Patterns of Local and Systemic Cytokines in Bacterial Meningitis and its Relation with Severity and Long-Term Sequelae
Author(s) -
Perdomo-Celis Federico,
Torres Miguel A.,
Ostos Henry,
Gutierrez-Achury Javier,
Molano Victor,
Durán Luis F.,
Gonzalez Guillermo,
Narváez Carlos F.
Publication year - 2015
Publication title -
biomarker insights
Language(s) - English
Resource type - Journals
SCImago Journal Rank - 1.075
H-Index - 31
ISSN - 1177-2719
DOI - 10.4137/bmi.s35005
Subject(s) - medicine , cerebrospinal fluid , meningitis , sepsis , subarachnoid space , interleukin 6 , glasgow outcome scale , tumor necrosis factor alpha , bacterial meningitis , gastroenterology , interleukin , cytokine , immunology , surgery , glasgow coma scale
Bacterial meningitis (BM) is a pyogenic infection present in the subarachnoid space, potentially fatal and frequently associated with neurological sequelae.

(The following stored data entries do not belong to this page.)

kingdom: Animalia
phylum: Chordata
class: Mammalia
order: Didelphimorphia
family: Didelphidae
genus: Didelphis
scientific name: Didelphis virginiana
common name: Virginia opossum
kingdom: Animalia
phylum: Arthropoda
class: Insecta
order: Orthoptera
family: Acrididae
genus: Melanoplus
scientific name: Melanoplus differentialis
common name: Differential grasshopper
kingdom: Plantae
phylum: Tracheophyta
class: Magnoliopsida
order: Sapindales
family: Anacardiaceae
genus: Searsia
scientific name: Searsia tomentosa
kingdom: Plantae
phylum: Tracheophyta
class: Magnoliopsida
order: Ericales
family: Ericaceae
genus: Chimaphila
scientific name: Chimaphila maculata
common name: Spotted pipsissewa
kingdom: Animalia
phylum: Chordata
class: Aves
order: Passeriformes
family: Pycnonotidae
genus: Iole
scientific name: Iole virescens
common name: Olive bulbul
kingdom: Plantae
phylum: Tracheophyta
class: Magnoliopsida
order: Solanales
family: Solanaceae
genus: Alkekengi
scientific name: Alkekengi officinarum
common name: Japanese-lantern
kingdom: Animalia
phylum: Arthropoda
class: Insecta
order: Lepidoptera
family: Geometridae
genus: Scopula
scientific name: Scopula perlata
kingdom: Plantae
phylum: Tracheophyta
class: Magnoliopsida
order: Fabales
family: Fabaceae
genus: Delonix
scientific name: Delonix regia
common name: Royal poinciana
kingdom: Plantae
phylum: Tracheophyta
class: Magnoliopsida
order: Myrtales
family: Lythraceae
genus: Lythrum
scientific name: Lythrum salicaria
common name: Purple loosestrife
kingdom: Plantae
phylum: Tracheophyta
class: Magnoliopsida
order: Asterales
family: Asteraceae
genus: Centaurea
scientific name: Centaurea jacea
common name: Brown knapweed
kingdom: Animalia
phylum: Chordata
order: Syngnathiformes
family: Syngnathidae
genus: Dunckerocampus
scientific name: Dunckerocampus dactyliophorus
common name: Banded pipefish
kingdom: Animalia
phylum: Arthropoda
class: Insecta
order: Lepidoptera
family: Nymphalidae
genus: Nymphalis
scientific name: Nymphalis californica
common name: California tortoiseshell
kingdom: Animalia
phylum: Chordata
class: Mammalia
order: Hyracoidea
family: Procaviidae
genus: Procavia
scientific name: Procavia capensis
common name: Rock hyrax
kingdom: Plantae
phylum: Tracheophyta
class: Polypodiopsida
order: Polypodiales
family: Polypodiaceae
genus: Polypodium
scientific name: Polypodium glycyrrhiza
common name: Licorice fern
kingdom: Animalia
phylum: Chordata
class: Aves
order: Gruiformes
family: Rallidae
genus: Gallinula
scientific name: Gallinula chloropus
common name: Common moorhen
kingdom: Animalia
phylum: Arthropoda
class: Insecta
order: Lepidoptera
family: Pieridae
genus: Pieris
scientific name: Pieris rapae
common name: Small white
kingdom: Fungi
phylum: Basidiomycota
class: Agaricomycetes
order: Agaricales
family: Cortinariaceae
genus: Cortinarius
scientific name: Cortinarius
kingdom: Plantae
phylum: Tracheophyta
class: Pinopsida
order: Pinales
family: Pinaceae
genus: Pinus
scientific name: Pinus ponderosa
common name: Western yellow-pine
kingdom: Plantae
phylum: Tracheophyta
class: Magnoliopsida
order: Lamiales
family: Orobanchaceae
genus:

During BM, cytokines (CTs) are locally produced. We sought to determine the CTs’ clinical role as disease severity predictors in adults, which is not completely clear. Using a bead-based flow cytometric assay, levels of six CTs were determined in cerebrospinal fluid (CSF) and plasma from 18 adult BM patients and 19 uninfected controls. Long-term neurological sequelae were evaluated using the Glasgow Outcome Scale (GOS). All evaluated CTs were higher in CSF than in plasma, and the levels of CSF interleukin (IL)-6, IL-8, IL-10, IL-1β, and tumor necrosis factor-α and plasma IL-10 and IL-12p70 were significantly higher in patients with severe sepsis than with sepsis, suggesting an association with clinical severity. There was a strong negative correlation between CSF IL-6 and plasma IL-12p70 with GOS score, supporting the possible role of these CTs in the development of neurological long-term sequelae. These findings could be helpful to identify candidates to receive neuroprotective treatments and early physiotherapy schemes.